• [Excerpted passage]:
Image credit: https://www.legacyias.com/kushiyara-river-treaty/
by Rahul M Lad 18 March 2023
India and Bangladesh are close neighbours and share 54 rivers in between them.1 Out of these rivers, the sole river Ganga has a proper management regime in place in the form of The Ganges Waters Treaty 1996. Article IX of the treaty explicitly mentions that both India and Bangladesh are responsible to conclude a treaty/arrangement with regards to other common rivers. But, the negligible efforts from either riparian could not cut much ice. A noted water expert Ramaswamy Iyer expressed the need to develop a management regime over at least six to seven rivers. According to Iyer (1999), Sooner or later, agreements may have to be reached on at least some, say six or seven, of these rivers.2 The low-intensity disputes over the utilization of these rivers have already begun between India and Bangladesh. For instance, the proposed dam on river Barak on the Indian side at Tipaimukh has raised concerns in Bangladesh as it is likely to affect the fishing and Boro paddy production in the Sylhet division.3
Amid these uncertain environment, the major breakthrough was achieved as both the countries successfully signed a Pact over the management of shared river Kushiyara on September 2022. The first water sharing deal since the historic Ganga Waters Treaty of 1996 was signed between India and Bangladesh during Prime Minister Sheikh Hasina’s visit to India in September 2022. A memorandum of understanding (MoU) was signed on the distribution of water from the Kushiyara River, an outflow of the Barak River that travels through Bangladesh before entering Assam.
The Kushiyara pact assumes importance because it came into existence after a long gap of more than 25 years. The last agreement over shared water between India and Bangladesh was The Ganga Waters Treaty signed in 1996. The unnecessary silence prevailed on that front despite of overwhelming numbers of common rivers being shared by these two neighbour countries. Nonetheless, the impasse was finally broken by the implementation of an appropriate management system for the sharing of the Kushiyara river. This may usher in a new era of cooperation between India and Bangladesh on the transboundary river.
Even though the long-awaited agreement finally materialised, it may be considered a first step towards greater expectations for the management of other common rivers that are now on the waiting list.
After the Kushiyara, the attention has been shifted to one of the most awaited river i. e. Teesta. The conflict over the sharing of river Teesta could not resolved due to bunch of reasons. The Teesta River has caused conflict since the Ganges issue was resolved. Under a special deal signed in July 1983, India and Bangladesh agreed that 36% of the Teesta water would go to Bangladesh and 39% would go to India. The agreement was not, however, put into practise. Since then, there have been numerous high-level political gatherings and talks, with the most recent taking place in 2010 during the 37th ministerial meeting of the Joint Rivers Commission.
In this meeting, the two countries decided to sign an agreement on Teesta water sharing by 2011. The proposal calls for sharing 40% of the real flow at the Gazaldoba Barrage in West Bengal between India and Bangladesh and 20% of the actual flow at Gazaldoba. The formula for distributing water, however, was unsuccessful.

• [Dataset section]:

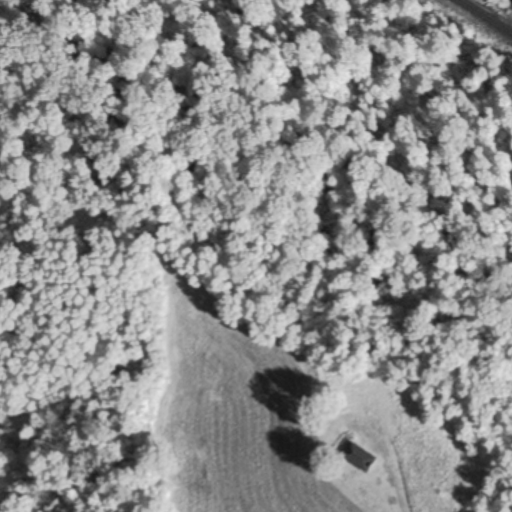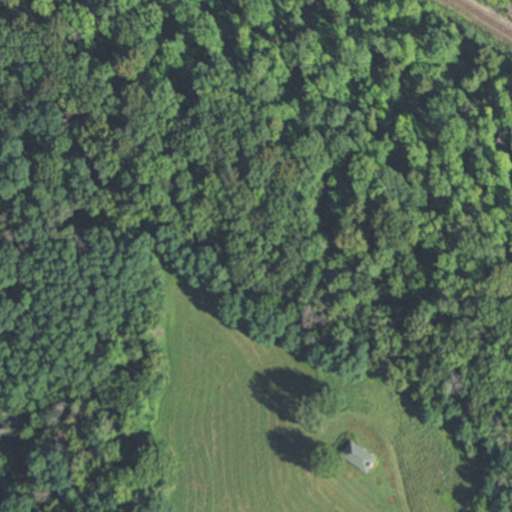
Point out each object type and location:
railway: (482, 17)
building: (360, 457)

• [Work instructions]: In the article on India-Bangladesh river sharing, what share of the Teesta water was to go to Bangladesh under the special deal signed in July 1983?

• [Answer]: 36%